A new report has claimed that solar panels connected directly to railways in the UK could meet a significant amount of their electricity demand.

The authors of the report, from Imperial College London’s Energy Futures Lab and the climate change charity 10:10, have examined the potential of connecting solar panels directly to the substations that provide power to the rail system.

The renewable 'Traction Power' system would use custom power electronics and bypass the electricity grid altogether.

The report said that solar arrays and integrated energy storage devices could supply around 10% of the energy needed to power trains on the UK’s DC electrified routes each year.

Crucially, the research found that the renewable power could be supplied at a lower cost than electricity supplied via the grid today.

‘Leveraging expertise’

Professor Tim Green, Director of Energy Futures Lab and academic lead on the project, said: “The renewable Traction Power project demonstrates that we can harness solar to help make this a reality for our train network,”

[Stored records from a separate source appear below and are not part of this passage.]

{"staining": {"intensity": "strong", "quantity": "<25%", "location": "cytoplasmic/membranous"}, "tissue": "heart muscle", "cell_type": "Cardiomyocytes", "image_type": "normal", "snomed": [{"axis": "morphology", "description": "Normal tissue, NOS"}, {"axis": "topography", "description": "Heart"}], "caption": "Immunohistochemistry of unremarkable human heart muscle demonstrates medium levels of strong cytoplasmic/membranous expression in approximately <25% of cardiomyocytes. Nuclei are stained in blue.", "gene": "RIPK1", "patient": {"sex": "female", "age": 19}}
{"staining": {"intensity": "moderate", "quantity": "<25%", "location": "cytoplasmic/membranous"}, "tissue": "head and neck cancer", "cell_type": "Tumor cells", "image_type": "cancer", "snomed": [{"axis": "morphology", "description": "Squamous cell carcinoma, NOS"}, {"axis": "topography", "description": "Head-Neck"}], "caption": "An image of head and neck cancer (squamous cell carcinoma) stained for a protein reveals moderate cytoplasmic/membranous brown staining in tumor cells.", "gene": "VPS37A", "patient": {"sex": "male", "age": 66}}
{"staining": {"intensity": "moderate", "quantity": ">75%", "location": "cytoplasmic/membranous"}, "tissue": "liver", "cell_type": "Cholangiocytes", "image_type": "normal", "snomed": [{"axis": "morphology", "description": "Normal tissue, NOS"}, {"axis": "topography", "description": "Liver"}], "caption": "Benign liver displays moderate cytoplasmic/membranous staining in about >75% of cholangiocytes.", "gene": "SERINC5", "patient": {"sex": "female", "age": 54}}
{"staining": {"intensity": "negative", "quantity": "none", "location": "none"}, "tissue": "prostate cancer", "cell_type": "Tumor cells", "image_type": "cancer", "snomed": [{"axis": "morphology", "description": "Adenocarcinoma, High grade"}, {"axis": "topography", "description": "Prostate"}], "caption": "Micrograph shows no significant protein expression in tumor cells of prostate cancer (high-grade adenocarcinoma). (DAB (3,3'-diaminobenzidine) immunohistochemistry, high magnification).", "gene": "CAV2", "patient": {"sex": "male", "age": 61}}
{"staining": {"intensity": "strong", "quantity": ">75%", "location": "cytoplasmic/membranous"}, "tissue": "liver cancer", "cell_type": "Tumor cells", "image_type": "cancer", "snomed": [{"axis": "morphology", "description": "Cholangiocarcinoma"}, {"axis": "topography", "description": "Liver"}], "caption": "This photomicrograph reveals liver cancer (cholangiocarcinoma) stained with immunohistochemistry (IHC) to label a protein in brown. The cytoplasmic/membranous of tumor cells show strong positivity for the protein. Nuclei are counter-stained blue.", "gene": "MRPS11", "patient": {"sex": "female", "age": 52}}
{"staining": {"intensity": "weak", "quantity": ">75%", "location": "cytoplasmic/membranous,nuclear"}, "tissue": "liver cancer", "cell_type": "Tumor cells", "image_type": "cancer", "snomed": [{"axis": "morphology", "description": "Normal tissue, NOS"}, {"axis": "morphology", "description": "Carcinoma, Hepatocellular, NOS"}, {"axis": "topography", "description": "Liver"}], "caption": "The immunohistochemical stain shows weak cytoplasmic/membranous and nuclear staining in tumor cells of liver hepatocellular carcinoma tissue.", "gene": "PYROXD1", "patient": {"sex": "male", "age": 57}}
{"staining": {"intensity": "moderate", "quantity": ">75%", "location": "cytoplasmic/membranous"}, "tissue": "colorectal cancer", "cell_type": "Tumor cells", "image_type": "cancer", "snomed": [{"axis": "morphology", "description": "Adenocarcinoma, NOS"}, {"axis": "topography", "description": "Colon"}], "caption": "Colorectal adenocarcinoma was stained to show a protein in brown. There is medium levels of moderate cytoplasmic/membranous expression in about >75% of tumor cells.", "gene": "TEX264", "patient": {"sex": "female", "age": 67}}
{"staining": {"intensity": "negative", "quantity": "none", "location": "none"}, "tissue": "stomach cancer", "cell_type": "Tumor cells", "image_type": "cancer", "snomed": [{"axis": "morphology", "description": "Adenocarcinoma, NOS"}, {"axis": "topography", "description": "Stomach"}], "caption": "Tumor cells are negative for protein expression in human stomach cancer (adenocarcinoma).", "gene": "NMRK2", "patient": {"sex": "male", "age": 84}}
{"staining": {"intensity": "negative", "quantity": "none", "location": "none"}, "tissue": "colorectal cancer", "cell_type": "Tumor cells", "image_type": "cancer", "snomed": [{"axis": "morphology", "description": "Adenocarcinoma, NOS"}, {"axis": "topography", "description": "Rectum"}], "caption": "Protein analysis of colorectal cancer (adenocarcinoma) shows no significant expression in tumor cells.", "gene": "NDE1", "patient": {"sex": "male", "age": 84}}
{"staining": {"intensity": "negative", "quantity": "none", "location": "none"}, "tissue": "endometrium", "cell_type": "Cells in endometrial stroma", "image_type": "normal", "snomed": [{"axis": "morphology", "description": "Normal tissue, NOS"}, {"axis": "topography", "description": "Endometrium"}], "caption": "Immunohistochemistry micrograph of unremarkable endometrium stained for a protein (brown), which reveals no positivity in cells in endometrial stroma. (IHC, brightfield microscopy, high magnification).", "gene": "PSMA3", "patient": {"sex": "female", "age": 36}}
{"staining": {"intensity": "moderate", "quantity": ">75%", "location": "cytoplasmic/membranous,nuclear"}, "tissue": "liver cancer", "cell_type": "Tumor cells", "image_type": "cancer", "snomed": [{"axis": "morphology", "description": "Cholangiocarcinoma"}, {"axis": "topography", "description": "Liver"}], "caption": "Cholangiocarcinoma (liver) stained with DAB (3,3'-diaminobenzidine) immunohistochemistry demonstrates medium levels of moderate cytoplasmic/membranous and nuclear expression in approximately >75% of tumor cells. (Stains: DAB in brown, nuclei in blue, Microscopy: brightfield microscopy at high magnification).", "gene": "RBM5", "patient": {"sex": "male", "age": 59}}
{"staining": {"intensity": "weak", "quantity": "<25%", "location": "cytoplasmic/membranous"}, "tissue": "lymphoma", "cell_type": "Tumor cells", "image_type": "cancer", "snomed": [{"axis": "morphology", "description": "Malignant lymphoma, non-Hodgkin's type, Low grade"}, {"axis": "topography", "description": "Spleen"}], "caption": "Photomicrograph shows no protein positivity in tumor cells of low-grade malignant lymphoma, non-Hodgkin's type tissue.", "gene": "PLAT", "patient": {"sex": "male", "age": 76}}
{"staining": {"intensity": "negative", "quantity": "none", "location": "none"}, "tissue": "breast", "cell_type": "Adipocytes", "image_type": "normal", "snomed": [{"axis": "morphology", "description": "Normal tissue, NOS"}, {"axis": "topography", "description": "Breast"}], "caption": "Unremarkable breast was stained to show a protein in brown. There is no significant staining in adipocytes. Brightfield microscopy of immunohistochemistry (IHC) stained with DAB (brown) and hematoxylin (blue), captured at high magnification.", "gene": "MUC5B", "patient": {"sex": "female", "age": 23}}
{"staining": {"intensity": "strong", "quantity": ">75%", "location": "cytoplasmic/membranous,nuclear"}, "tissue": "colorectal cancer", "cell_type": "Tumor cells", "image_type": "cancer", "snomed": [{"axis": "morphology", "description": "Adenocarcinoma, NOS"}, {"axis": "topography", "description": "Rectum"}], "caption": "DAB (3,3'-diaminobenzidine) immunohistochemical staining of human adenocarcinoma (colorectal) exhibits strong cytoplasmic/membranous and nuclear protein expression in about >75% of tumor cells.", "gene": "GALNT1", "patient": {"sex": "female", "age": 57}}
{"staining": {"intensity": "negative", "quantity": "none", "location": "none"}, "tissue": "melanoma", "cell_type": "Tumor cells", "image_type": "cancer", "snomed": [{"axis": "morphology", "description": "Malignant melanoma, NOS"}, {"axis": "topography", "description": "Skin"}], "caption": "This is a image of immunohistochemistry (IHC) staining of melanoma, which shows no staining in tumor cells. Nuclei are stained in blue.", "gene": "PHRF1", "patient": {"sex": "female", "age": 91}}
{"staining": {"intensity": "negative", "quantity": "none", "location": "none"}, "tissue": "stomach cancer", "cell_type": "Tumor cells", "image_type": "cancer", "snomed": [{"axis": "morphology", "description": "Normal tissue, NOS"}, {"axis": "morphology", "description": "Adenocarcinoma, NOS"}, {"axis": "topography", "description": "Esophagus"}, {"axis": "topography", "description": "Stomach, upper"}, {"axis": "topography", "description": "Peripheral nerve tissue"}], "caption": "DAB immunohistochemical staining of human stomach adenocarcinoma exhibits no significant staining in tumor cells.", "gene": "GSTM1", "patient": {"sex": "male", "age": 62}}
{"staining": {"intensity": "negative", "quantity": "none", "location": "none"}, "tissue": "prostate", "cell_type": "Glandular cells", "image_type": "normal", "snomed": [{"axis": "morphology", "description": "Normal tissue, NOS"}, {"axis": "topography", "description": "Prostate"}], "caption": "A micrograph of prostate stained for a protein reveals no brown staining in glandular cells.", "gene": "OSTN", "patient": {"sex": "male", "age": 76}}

"This project also demonstrates that the best way to tackle many of the issues we face is through collaboration and leveraging expertise from a wide range of partners.”

The report said the biggest opportunity identified in the study is on the commuter rail network south of London. If 200 small solar farms were installed alongside railway lines they could provide 15% of the power needed to run trains on these routes.

An analysis by project partners, Community Energy South, indicates that there are actually around 400 sites that could be suitable for solar traction projects in the region.